EXCERPT:

┄┄┄┄┄┄┄┄┄┄

EX-99.3 6 dex993.htm LETTER TO SHAREHOLDERS Letter to Shareholders

 

Exhibit 99.3

 

FORM OF LETTER TO SHAREHOLDERS

 

DREAMS, INC.

2 South University Drive

Plantation, Florida 33324

(954) 377-0002

 

[                    ], 2005

 

Dear Shareholders:

 

We are sending you this letter as a holder of our common stock as of [                    ], 2005 (the “Record Date”), in connection with our offering of non-transferable subscription rights which may be exercised to acquire two shares of our common stock for each share of our common stock that you owned on the Record Date for $0.03 per share ($0.06 per two shares) (the “Rights Offering”). We have described the subscription rights and the Rights Offering in the enclosed Prospectus and evidenced the subscription rights by a Subscription Agreement registered in your name. Enclosed are copies of the following documents:

 

  1. a prospectus dated [                    ], 2005 (the “Prospectus”);

 

  2. a Subscription Agreement with instructions for use of the Subscription Agreement;

 

  3. an Internal Revenue Service Form W-9 (Request for Taxpayer Identification Number and Certification), which you will fill out and return if you are a United States person, and an Internal Revenue Service Form W-8BEN (Certificate of Foreign Status of Beneficial Owner for United States Tax Withholding), which you will fill out and return if you are not a United States person; and

 

  4. a return envelope addressed to Fidelity Transfer Company as the subscription agent (the “Subscription Agent”) for the Rights Offering.

┄┄┄┄┄┄┄┄┄┄

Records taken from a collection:
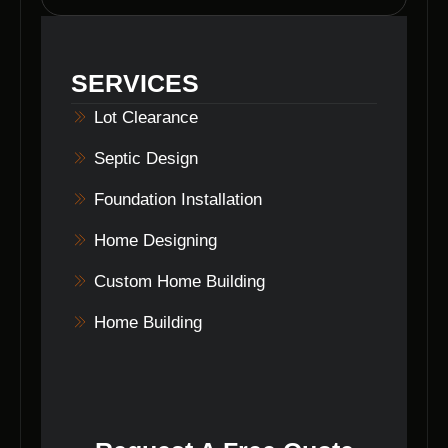
experience in lot clearing and grading in
Brooklyn, Indiana, ensuring a smooth and
efficient process for all clients.
SERVICES
Lot Clearance
Septic Design
Foundation Installation
Home Designing
Custom Home Building
Home Building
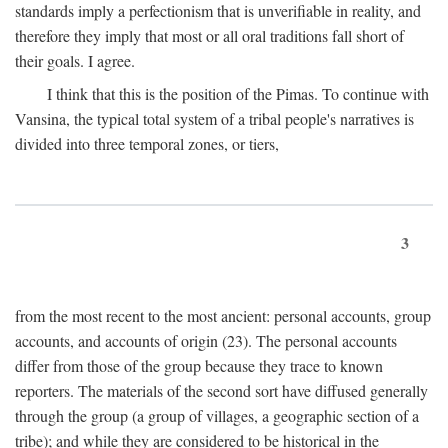
standards imply a perfectionism that is unverifiable in reality, and
therefore they imply that most or all oral traditions fall short of
their goals. I agree.
I think that this is the position of the Pimas. To continue with
Vansina, the typical total system of a tribal people's narratives is
divided into three temporal zones, or tiers,
3
from the most recent to the most ancient: personal accounts, group
accounts, and accounts of origin (23). The personal accounts
differ from those of the group because they trace to known
reporters. The materials of the second sort have diffused generally
through the group (a group of villages, a geographic section of a
tribe); and while they are considered to be historical in the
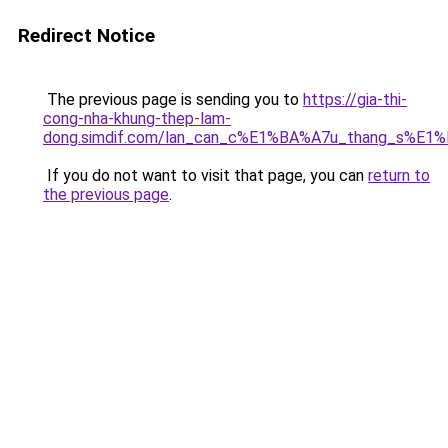
Redirect Notice
The previous page is sending you to
https://gia-thi-
cong-nha-khung-thep-lam-
dong.simdif.com/lan_can_c%E1%BA%A7u_thang_s%E1%
If you do not want to visit that page, you can
return to
the previous page
.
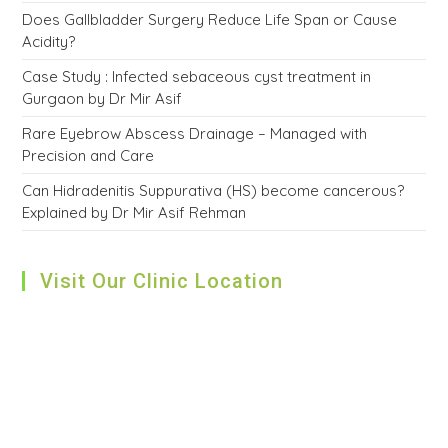
Does Gallbladder Surgery Reduce Life Span or Cause
Acidity?
Case Study : Infected sebaceous cyst treatment in
Gurgaon by Dr Mir Asif
Rare Eyebrow Abscess Drainage – Managed with
Precision and Care
Can Hidradenitis Suppurativa (HS) become cancerous?
Explained by Dr Mir Asif Rehman
Visit Our Clinic Location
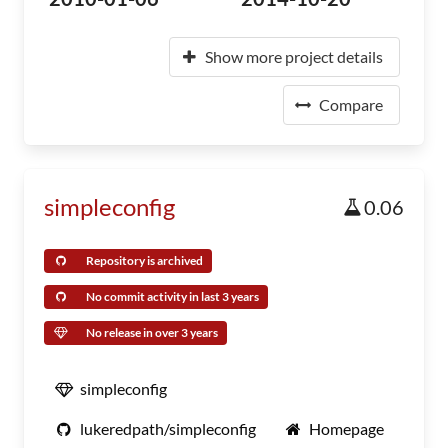
Show more project details
Compare
simpleconfig
0.06
Repository is archived
No commit activity in last 3 years
No release in over 3 years
simpleconfig
lukeredpath/simpleconfig
Homepage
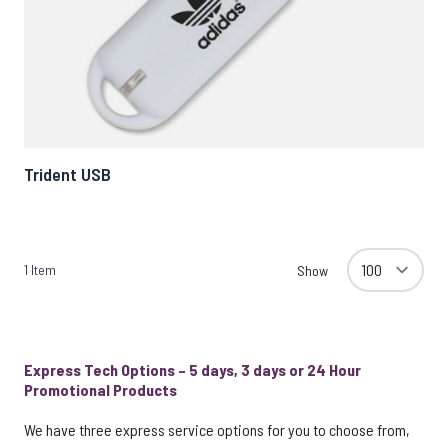
Trident USB
1
Item
Show
Express Tech Options – 5 days, 3 days or 24 Hour
Promotional Products
We have three express service options for you to choose from,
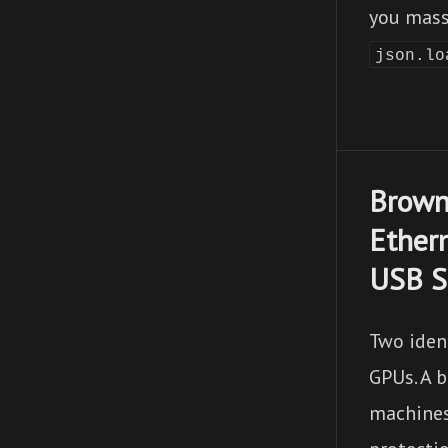
you mass
json.lo
Brown
Ether
USB S
Two iden
GPUs. A 
machines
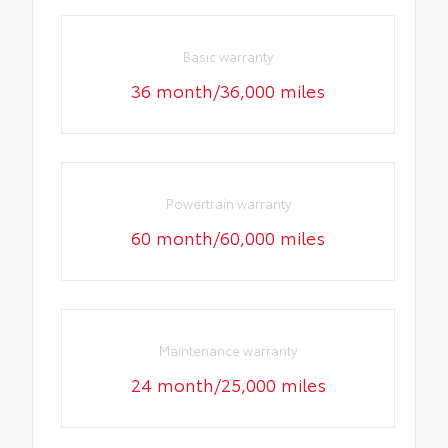
Basic warranty
36 month/36,000 miles
Powertrain warranty
60 month/60,000 miles
Maintenance warranty
24 month/25,000 miles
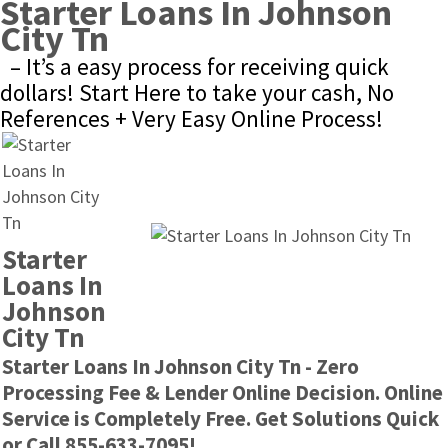
Starter Loans In Johnson 
City Tn
– It’s a easy process for receiving quick 
dollars! Start Here to take your cash, No 
References + Very Easy Online Process!
Starter 
Loans In 
Johnson 
City Tn
Starter Loans In Johnson City Tn - Zero 
Processing Fee & Lender Online Decision. Online 
Service is Completely Free. Get Solutions Quick 
or Call 855-633-7095!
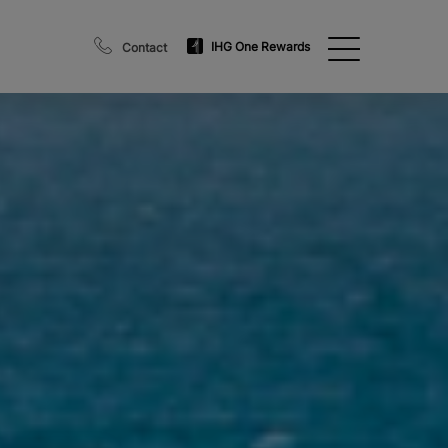
IHG One Rewards
Contact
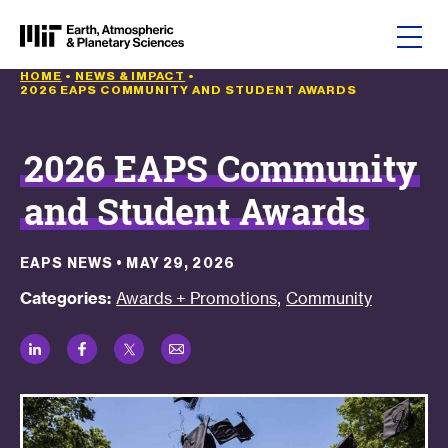
Skip to content
HOME
•
NEWS & IMPACT
•
2026 EAPS COMMUNITY AND STUDENT AWARDS
2026 EAPS Community
and Student Awards
EAPS NEWS
•
MAY 29, 2026
,
Categories:
Awards + Promotions
Community
LinkedIn
Facebook
Twitter
Email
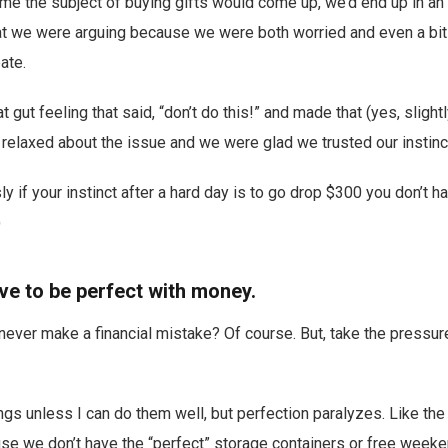
ime the subject of buying gifts would come up, we’d end up in an 
at we were arguing because we were both worried and even a bit 
ate.
 gut feeling that said, “don’t do this!” and made that (yes, sligh
 relaxed about the issue and we were glad we trusted our instinc
y if your instinct after a hard day is to go drop $300 you don’t ha
)
ave to be perfect with money.
 never make a financial mistake? Of course. But, take the pressure
hings unless I can do them well, but perfection paralyzes. Like the
e we don’t have the “perfect” storage containers or free weeken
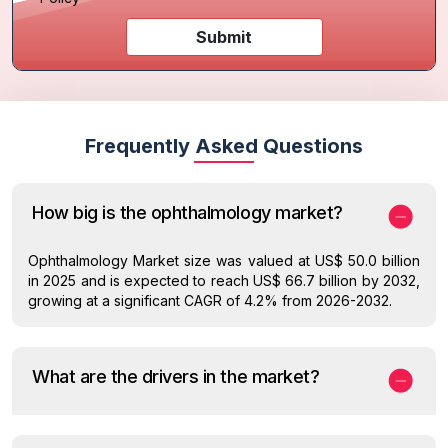
Submit
Frequently Asked Questions
How big is the ophthalmology market?
Ophthalmology Market size was valued at US$ 50.0 billion
in 2025 and is expected to reach US$ 66.7 billion by 2032,
growing at a significant CAGR of 4.2% from 2026-2032.
What are the drivers in the market?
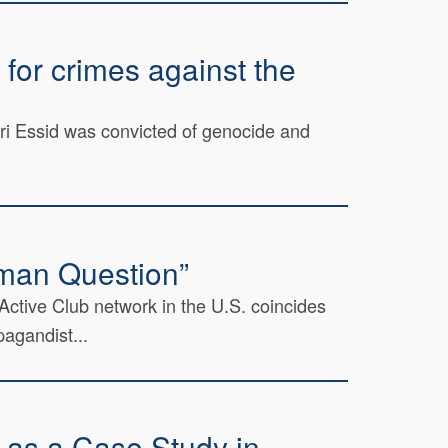
for crimes against the
bri Essid was convicted of genocide and
oman Question”
 Active Club network in the U.S. coincides
agandist...
t as a Case Study in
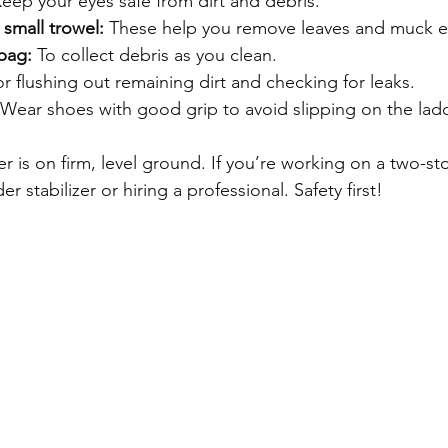
Keep your eyes safe from dirt and debris.
small trowel:
 These help you remove leaves and muck ea
bag:
 To collect debris as you clean.
or flushing out remaining dirt and checking for leaks.
 Wear shoes with good grip to avoid slipping on the ladd
r is on firm, level ground. If you’re working on a two-st
r stabilizer or hiring a professional. Safety first!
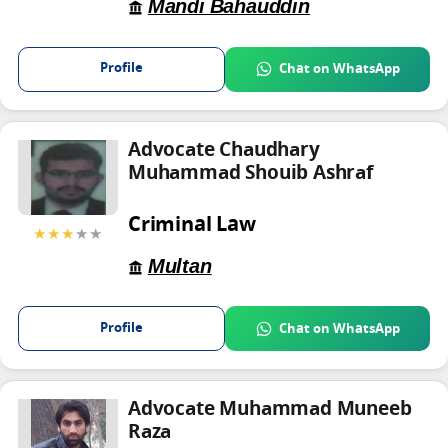
Mandi Bahauddin
Profile
Chat on WhatsApp
Advocate Chaudhary
Muhammad Shouib Ashraf
Criminal Law
★★★
★★
Multan
Profile
Chat on WhatsApp
Advocate Muhammad Muneeb
Raza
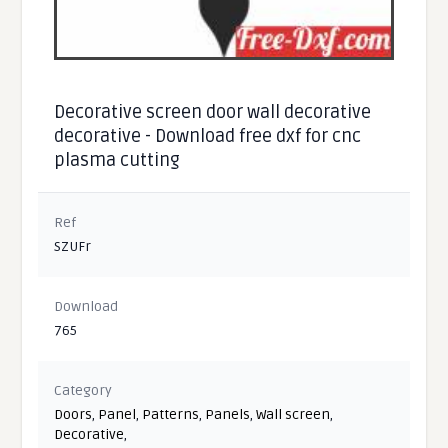
Decorative screen door wall decorative
decorative - Download free dxf for cnc
plasma cutting
Ref
SZUFr
Download
765
Category
Doors
,
Panel
,
Patterns
,
Panels
,
Wall screen
,
Decorative
,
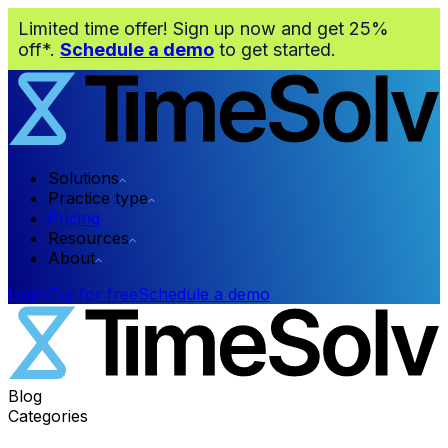
Limited time offer! Sign up now and get 25%
off*.
Schedule a demo
to get started.
Solutions
Practice type
Pricing
Resources
About
Login
Try for free
Schedule a demo
Blog
Categories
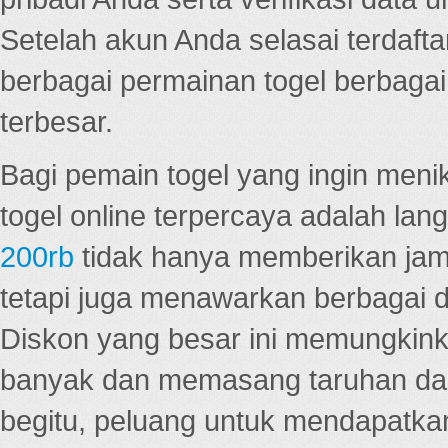
Setelah akun Anda selasai terdafta
berbagai permainan togel berbagai f
terbesar.
Bagi pemain togel yang ingin menik
togel online terpercaya adalah lan
200rb
tidak hanya memberikan jam
tetapi juga menawarkan berbagai di
Diskon yang besar ini memungkin
banyak dan memasang taruhan dal
begitu, peluang untuk mendapatkan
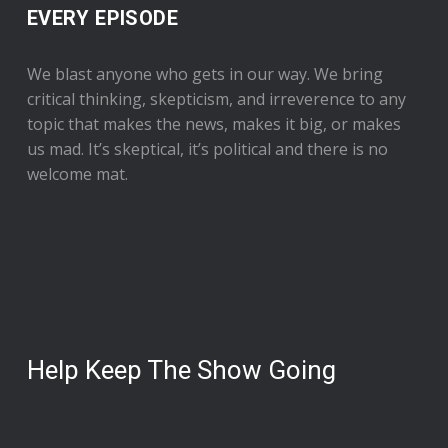
EVERY EPISODE
We blast anyone who gets in our way. We bring
critical thinking, skepticism, and irreverence to any
topic that makes the news, makes it big, or makes
us mad. It’s skeptical, it’s political and there is no
welcome mat.
Help Keep The Show Going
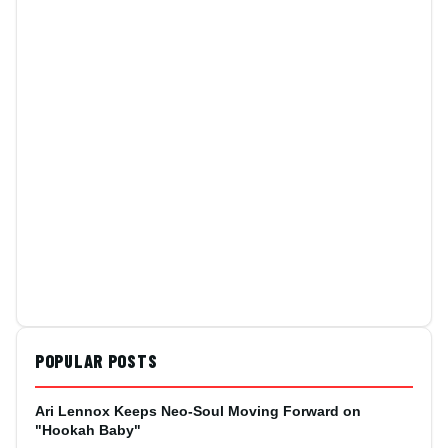
POPULAR POSTS
Ari Lennox Keeps Neo-Soul Moving Forward on
"Hookah Baby"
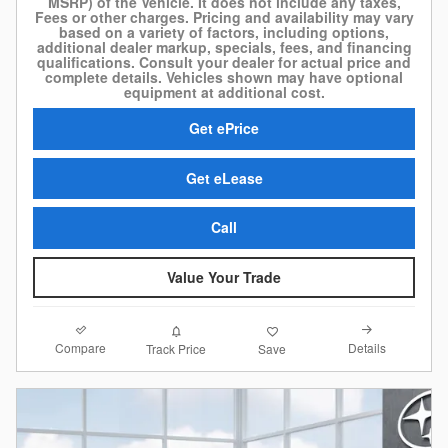
MSRP) of the Vehicle. It does not include any taxes,
Fees or other charges. Pricing and availability may vary
based on a variety of factors, including options,
additional dealer markup, specials, fees, and financing
qualifications. Consult your dealer for actual price and
complete details. Vehicles shown may have optional
equipment at additional cost.
Get ePrice
Get eLease
Call
Value Your Trade
Compare
Details
Track Price
Save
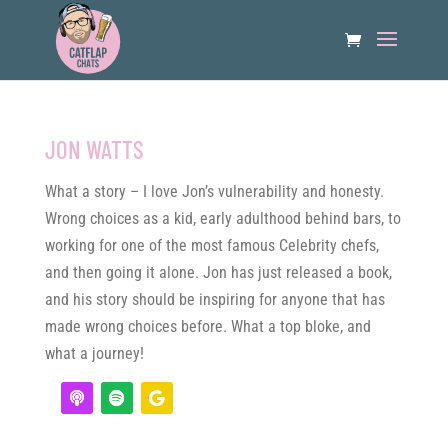
JON WATTS
What a story – I love Jon’s vulnerability and honesty.
Wrong choices as a kid, early adulthood behind bars, to
working for one of the most famous Celebrity chefs,
and then going it alone. Jon has just released a book,
and his story should be inspiring for anyone that has
made wrong choices before. What a top bloke, and
what a journey!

┄┄┄┄┄┄┄┄┄┄

SET OF TASKS:
a. In the records, from the line that contains "Limited time offer! Sign up now and get 25%" through the end of the records, switch "Schedule a demo" to "Book a demo" and leave everything else unchanged. Omit the pictures from your answer.
b. Continue the letter to shareholders about the rights offering from the point where it stops.

YOUR RESPONSES:
a.
Limited time offer! Sign up now and get 25%
off*.
Book a demo
to get started.
Solutions
Practice type
Pricing
Resources
About
Login
Try for free
Book a demo
Blog
Categories
Setelah akun Anda selasai terdafta
berbagai permainan togel berbagai f
terbesar.
Bagi pemain togel yang ingin menik
togel online terpercaya adalah lan
200rb
tidak hanya memberikan jam
tetapi juga menawarkan berbagai di
Diskon yang besar ini memungkin
banyak dan memasang taruhan dal
begitu, peluang untuk mendapatkan
EVERY EPISODE
We blast anyone who gets in our way. We bring
critical thinking, skepticism, and irreverence to any
topic that makes the news, makes it big, or makes
us mad. It’s skeptical, it’s political and there is no
welcome mat.
Help Keep The Show Going
POPULAR POSTS
Ari Lennox Keeps Neo-Soul Moving Forward on
"Hookah Baby"
MSRP) of the Vehicle. It does not include any taxes,
Fees or other charges. Pricing and availability may vary
based on a variety of factors, including options,
additional dealer markup, specials, fees, and financing
qualifications. Consult your dealer for actual price and
complete details. Vehicles shown may have optional
equipment at additional cost.
Get ePrice
Get eLease
Call
Value Your Trade
Compare
Details
Track Price
Save
JON WATTS
What a story – I love Jon’s vulnerability and honesty.
Wrong choices as a kid, early adulthood behind bars, to
working for one of the most famous Celebrity chefs,
and then going it alone. Jon has just released a book,
and his story should be inspiring for anyone that has
made wrong choices before. What a top bloke, and
what a journey!

b.
 

Please review the Prospectus which describes how you may participate in this Rights Offering. If you wish to participate in the Rights Offering, you must complete and return your Subscription Agreement and IRS Form W-9 (if you are a United States person) or IRS Form W-8BEN (if you are not a United States person) to the Subscription Agent in the enclosed return envelope. As indicated in the Prospectus, there is a limited period of time during which you will be able to exercise the subscription rights and purchase shares of our common stock in the Rights Offering. We therefore suggest that you act promptly in order to participate in the Rights Offering. The subscription rights are not transferable other than in very limited circumstances (as set forth in the Prospectus) and will not be listed for trading on any stock exchange.

 

Neither Dreams, Inc. nor its Board of Directors is making any recommendation as to whether or not you should exercise your subscription rights. You should make your decision based upon your own assessment of your best interests and after considering all of the information in the Prospectus, including the risk factors.

 

We thank you for your support and confidence and look forward to continuing to serve you.

 

If you have any questions about the Rights Offering, please contact David M. Greene, Senior Vice President of Dreams, Inc., at (954) 377-0002.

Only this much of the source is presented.